Studio album by Morte Macabre
- Released: October 1998
- Studio: Studio Largen (Sweden)
- Genre: Progressive rock
- Length: 57:17
- Label: Mellotronen
- Producer: Morte Macabre

= Symphonic Holocaust =

Symphonic Holocaust is the only studio album by Swedish four-piece progressive rock band Morte Macabre. It was released in October 1998 via Mellotronen. Recording sessions took place at Studio Largen in Sweden. Production was handled by the quartet themselves.

Composed of eight tracks, the album consists of re-makes of instrumentals taken from the soundtracks of obscure, mostly European exploitation movies with the exception of two original compositions.

Music critics and reviewers noted the band's focus on the mellotron, which was popular among progressive rock bands of the 1960s and 1970s.

In 2004, American horrorcore musician Necro sampled the band's version of "Apoteosi del Mistero" for his song "The Dispensation of Life and Death" off of The Pre-Fix for Death.

Professional ratings
Review scores
| Source | Rating |
| AllMusic | Star |
| MetalReviews | 80/100 |

==Track listing==

- Notes
- Track 1 is a cover of the song of the same name composed by Fabio Frizzi for Lucio Fulci's 1980 supernatural horror film City of the Living Dead.
- Track 3 is a cover of the song of the same name composed by Fabio Frizzi for Lucio Fulci's 1981 supernatural horror film The Beyond.
- Track 4 is a cover of the song of the same name composed by Krzysztof Komeda for Roman Polanski's 1968 psychological horror film Rosemary's Baby.
- Track 5 is a cover of the song of the same name composed by Goblin for Joe D'Amato's 1979 exploitation horror film Beyond the Darkness.

▶ Record list:
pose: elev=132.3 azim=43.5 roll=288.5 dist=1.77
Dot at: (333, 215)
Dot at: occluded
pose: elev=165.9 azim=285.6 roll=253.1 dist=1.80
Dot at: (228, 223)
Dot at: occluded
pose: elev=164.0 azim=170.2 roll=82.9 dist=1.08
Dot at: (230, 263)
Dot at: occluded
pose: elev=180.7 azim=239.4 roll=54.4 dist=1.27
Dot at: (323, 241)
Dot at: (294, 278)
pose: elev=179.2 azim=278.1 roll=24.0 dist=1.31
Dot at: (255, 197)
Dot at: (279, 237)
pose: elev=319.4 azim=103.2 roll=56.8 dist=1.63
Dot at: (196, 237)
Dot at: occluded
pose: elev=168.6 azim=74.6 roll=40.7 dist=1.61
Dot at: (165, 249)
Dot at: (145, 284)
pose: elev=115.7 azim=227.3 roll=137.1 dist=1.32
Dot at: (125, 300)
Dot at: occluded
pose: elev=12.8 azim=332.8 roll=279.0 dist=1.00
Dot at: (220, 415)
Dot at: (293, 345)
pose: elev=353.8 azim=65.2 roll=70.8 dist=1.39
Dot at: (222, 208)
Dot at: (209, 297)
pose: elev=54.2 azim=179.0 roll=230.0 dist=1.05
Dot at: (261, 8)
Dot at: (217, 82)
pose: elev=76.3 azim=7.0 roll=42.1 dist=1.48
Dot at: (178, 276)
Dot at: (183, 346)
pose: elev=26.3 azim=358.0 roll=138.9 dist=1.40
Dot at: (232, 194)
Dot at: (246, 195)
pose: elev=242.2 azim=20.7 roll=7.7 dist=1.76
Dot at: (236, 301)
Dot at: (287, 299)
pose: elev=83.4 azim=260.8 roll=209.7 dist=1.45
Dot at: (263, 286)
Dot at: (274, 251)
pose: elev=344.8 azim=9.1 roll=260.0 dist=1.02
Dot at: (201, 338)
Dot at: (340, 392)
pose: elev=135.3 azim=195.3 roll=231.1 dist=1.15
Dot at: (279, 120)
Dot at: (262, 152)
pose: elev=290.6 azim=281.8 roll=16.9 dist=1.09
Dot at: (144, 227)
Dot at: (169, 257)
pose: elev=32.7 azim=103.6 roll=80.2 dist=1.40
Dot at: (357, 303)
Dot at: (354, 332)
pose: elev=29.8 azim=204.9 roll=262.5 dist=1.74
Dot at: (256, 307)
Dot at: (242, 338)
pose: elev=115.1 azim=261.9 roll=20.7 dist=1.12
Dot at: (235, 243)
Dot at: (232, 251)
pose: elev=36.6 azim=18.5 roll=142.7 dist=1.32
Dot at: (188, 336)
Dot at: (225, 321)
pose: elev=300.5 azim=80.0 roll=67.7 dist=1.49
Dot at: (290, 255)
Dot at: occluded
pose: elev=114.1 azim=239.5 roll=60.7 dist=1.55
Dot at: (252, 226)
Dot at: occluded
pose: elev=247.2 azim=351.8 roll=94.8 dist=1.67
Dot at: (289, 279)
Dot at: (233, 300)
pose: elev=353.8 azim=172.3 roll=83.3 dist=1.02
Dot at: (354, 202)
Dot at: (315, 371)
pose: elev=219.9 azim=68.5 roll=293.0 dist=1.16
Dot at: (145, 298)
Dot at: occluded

▶ Set exercise A:
List the films that the track notes in the Symphonic Holocaust article name as the sources of covered songs.
▶ Set exercise B:
Reproduce everything in the Symphonic Holocaust article from "- Genre: Progressive" down to "1960s and 1970s.".
▶ Set exercise C:
Answer these from the Symphonic Holocaust article:
(i) Where did the recording sessions take place?
(ii) What score did MetalReviews give the album?
(iii) In what year did Necro sample the band's version of "Apoteosi del Mistero"?

▶ Exercise output A:
City of the Living Dead
The Beyond
Rosemary's Baby
Beyond the Darkness

▶ Exercise output B:
- Genre: Progressive rock
- Length: 57:17
- Label: Mellotronen
- Producer: Morte Macabre

= Symphonic Holocaust =

Symphonic Holocaust is the only studio album by Swedish four-piece progressive rock band Morte Macabre. It was released in October 1998 via Mellotronen. Recording sessions took place at Studio Largen in Sweden. Production was handled by the quartet themselves.

Composed of eight tracks, the album consists of re-makes of instrumentals taken from the soundtracks of obscure, mostly European exploitation movies with the exception of two original compositions.

Music critics and reviewers noted the band's focus on the mellotron, which was popular among progressive rock bands of the 1960s and 1970s.

▶ Exercise output C:
(i) Studio Largen in Sweden
(ii) 80/100
(iii) 2004